Adelaide Sophia Hunter (1857-1910) was born at what is now the Adelaide Hunter Hoodless Homestead near St. George, Brant County, national headquarters for the Federated Women’s Institutes of Canada, the first branch of which Hoodless was instrumental in founding. Her father died shortly after her birth, and her mother struggled to keep the homestead running, while still managing to educate her children. Adelaide moved in with her older sister, Lizzie, while attending “Ladies’ College,” where she met John Hoodless, who became her husband. Their fourth child, John (1888-1889), died in infancy, apparently from tainted milk. Adelaide Hoodless took it upon herself to campaign for better attention to sanitation in the delivery of milk in urban settings; from there, her career as a domestic science educator and an activist for women’s education took off. In addition to a number of articles and government publications, she published Public School Domestic Science in 1898, “a compilation of recent scientific findings derived from the application of chemistry to the understanding of food values, preservation, and preparation” (DCB), aimed at prospective teachers.

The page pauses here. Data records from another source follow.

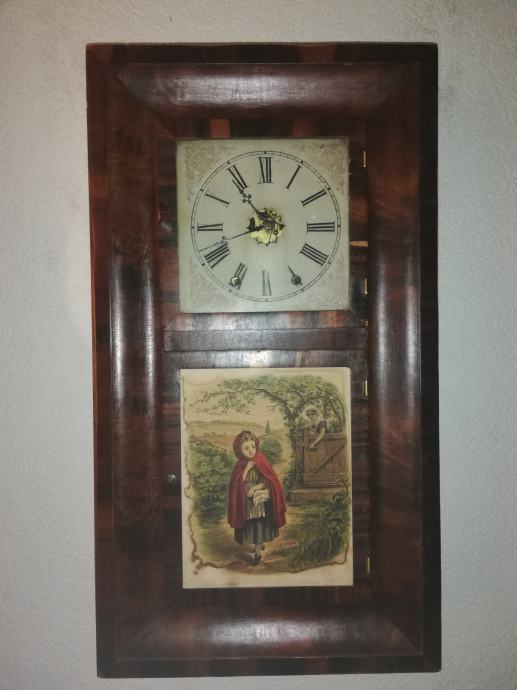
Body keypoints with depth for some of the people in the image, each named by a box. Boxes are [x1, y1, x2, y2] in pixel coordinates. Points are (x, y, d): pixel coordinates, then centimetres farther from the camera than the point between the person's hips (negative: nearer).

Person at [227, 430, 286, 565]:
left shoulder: (262, 462, -9)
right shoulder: (240, 466, -3)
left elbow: (269, 481, -9)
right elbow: (238, 484, -8)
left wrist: (256, 487, -20)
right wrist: (246, 470, -19)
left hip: (261, 501, -2)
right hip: (246, 502, 2)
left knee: (260, 526, 1)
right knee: (250, 527, 10)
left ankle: (257, 553, 12)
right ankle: (260, 544, 33)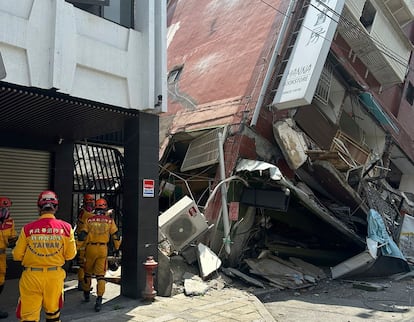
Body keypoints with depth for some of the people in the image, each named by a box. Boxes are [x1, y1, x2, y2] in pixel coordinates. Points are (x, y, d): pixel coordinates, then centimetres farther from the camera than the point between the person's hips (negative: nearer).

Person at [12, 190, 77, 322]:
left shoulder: (28, 228, -11)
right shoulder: (66, 227, -9)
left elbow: (17, 255, -2)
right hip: (55, 275, 2)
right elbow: (70, 255, -3)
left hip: (32, 276, -2)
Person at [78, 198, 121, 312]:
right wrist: (116, 249, 15)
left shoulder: (89, 220, -1)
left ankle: (86, 294, 37)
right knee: (100, 275, 2)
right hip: (103, 249, -1)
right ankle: (99, 300, -6)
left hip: (90, 248, 1)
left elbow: (82, 236, -3)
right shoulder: (109, 220, -1)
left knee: (87, 273, 20)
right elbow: (116, 235, 2)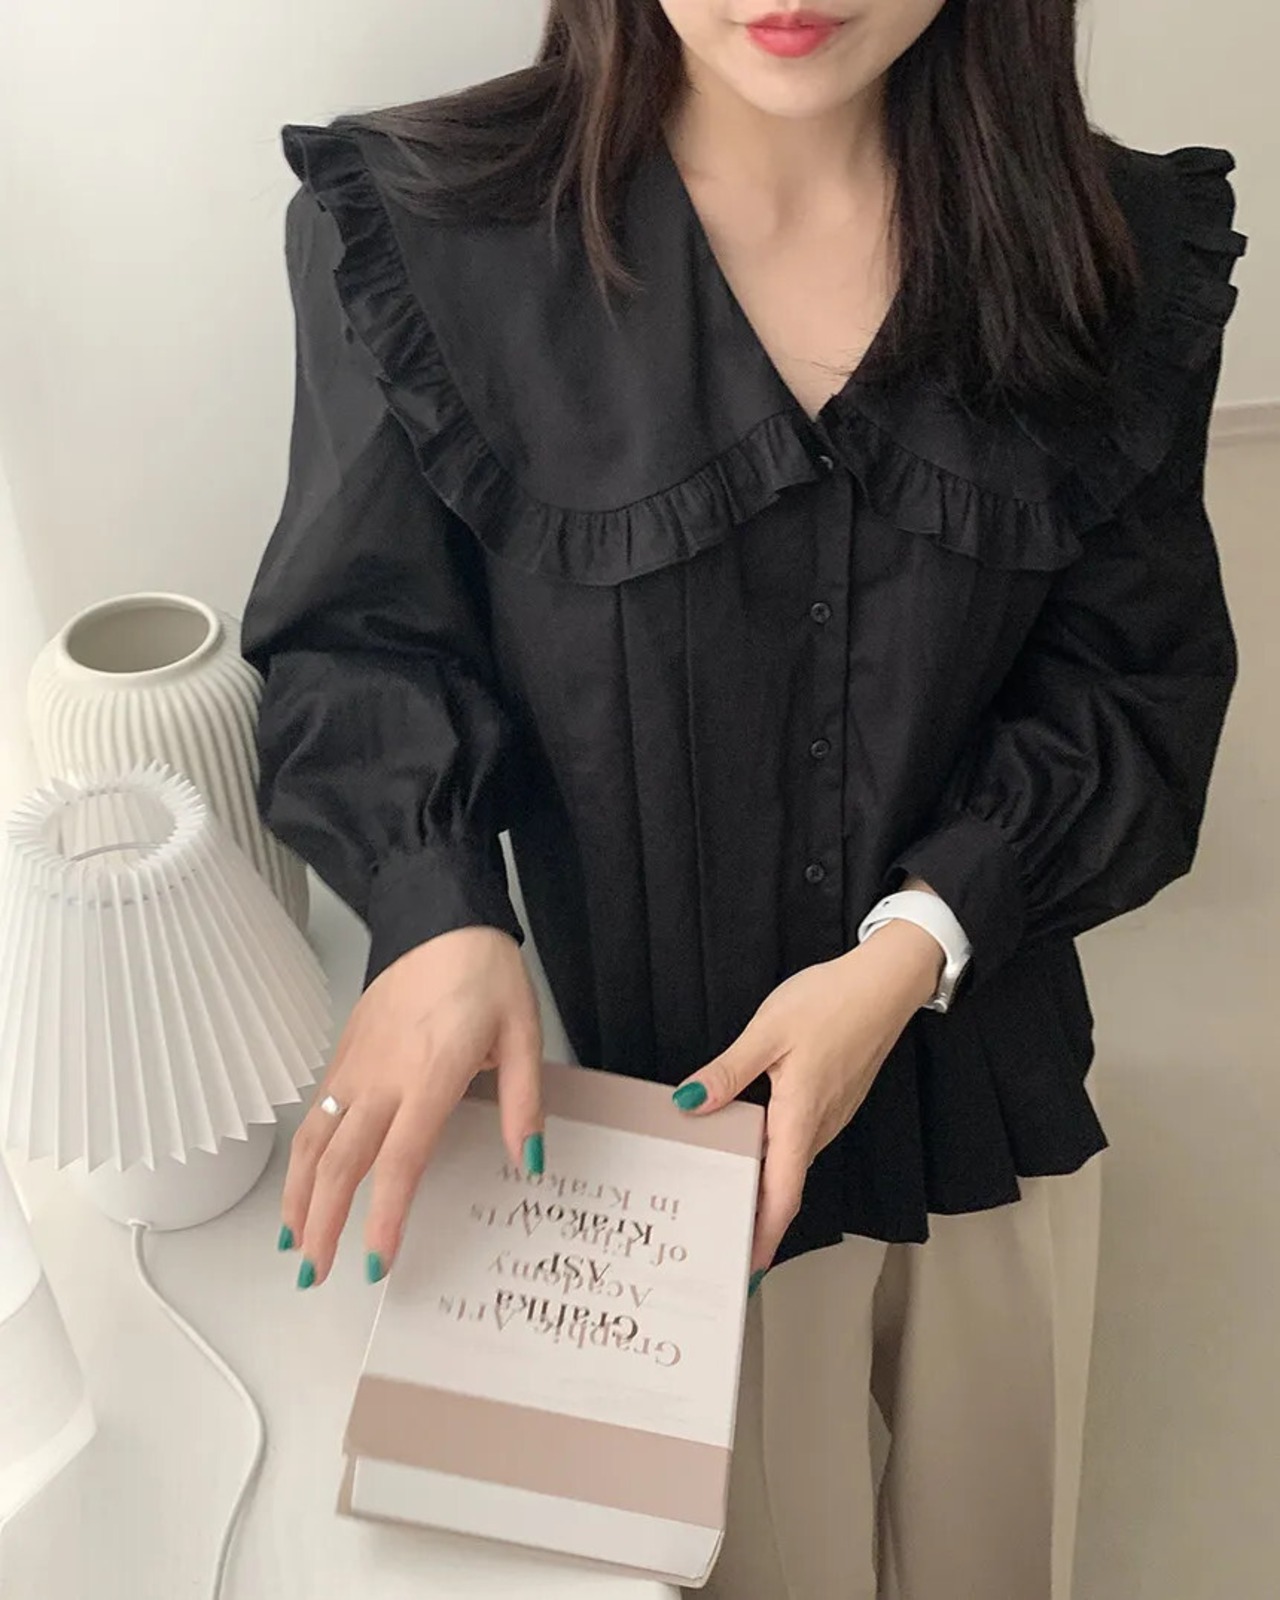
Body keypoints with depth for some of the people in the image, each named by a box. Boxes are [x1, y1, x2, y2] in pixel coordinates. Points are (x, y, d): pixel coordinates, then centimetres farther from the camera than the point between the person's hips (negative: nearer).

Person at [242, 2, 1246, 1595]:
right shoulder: (431, 232, -15)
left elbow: (1131, 690, -5)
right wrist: (439, 913, -28)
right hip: (654, 1097, -2)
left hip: (988, 1087, 3)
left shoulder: (1120, 252, -7)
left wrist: (915, 946, -20)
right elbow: (365, 641, -9)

Adelaide and John Hoodless

Lisa’s great-great-grandmother, it turns out, had been adopted by Adelaide Hoodless’s sister Amelia. Lisa had tried to discover more, but the records were sketchy and inconclusive. Even the Dictionary of Canadian Biography notes that Adelaide was the youngest of 12 children, a list (found in family records on ancestry.ca) that does not include an Amelia. When we visited the Adelaide Hunter Hoodless Homestead, the director remembered Lisa from their shared attempts at discovering more about the elusive Amelia, whom even the historians at this National Historical Site were not 100% sure was not apocryphal. Intrigued, and loving a mystery, as well as helping others, and of course playing on ancestry.ca, I promised to try to track down a real, documented connection between Adelaide Hoodless, the seemingly non-existent Amelia, and Lisa’s great-great-grandmother, Mary MacKay.

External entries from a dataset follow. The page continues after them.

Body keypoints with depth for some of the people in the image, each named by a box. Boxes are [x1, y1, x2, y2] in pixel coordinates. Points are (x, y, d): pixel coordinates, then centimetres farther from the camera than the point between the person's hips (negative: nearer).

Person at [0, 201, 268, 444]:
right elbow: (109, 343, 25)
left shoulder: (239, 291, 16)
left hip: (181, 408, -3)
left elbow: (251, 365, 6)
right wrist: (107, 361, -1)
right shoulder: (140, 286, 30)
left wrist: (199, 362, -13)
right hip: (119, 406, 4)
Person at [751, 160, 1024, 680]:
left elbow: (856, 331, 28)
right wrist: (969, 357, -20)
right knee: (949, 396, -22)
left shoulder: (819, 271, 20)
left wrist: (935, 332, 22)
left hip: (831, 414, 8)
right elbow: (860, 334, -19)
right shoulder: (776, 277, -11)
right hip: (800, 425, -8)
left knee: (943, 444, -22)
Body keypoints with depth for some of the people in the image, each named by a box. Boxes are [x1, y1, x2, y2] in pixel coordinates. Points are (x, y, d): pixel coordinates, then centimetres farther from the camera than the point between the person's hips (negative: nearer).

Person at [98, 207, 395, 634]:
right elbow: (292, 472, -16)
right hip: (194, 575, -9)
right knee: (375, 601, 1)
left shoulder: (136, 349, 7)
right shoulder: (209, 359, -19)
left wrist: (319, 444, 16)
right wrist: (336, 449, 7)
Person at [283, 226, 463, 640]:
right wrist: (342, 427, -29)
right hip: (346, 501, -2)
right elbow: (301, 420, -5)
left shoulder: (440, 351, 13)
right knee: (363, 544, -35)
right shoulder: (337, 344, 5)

Late into the night, Lisa and I poured over ancestry.ca. We telephoned her mother to get all the details she could remember about who married whom in Mary MacKay’s more immediate circle, including the name of the adopting family (verified by the historian at the Adelaide Hoodless Homestead): Tennant. Eventually, we found what we were looking for: a Mary MacKay listed on the 1881 Census of Canada as living with James and Amelia Tennant and their 5 children, in Toronto. From there, we traced Mary MacKay’s line to her immigration to the United States, and virtually met her descendants searching back up their family tree into Canada. Mary married an American man named Solon Washington Barnes, and we even have photographs of her husband and son, as well as records of all of her other children. Significantly for my friend Lisa, Mary MacKay bore Gertrude Barnes in 1897; who bore Gertrude Buckle in 1916; who in turn bore Mary Kerpan in 1937; and Mary Kerpan is my friend Lisa’s mother.

Solon Barnes, Junior

But we had travelled a long way from Adelaide Hoodless, which is of course where my interest began and still lay. The shaggy dog has travelled all the way from a small homestead near St. George, Ontario, in the 1850s to Michigan, USA, and back to Brantford, Ontario, so close to where it all began. In tracing this web of relations, we discovered that—despite the Dictionary of Canadian Biography entry—Adelaide Sophia Hunter Hoodless was born on 27 February 1857, youngest of possibly 13 children* of David Hunter and Jane Hamilton of St. George, Brant County, Ontario. It feels satisfying to have solved a mystery that others have wondered about for years; I love ancestry.ca.

(*Two boys appear in family records, both born in 1853: Joseph (1863-1913) and George. We can find no record of George on ancestry.ca, so he either never existed or is a twin who didn’t survive until the 1861 census.)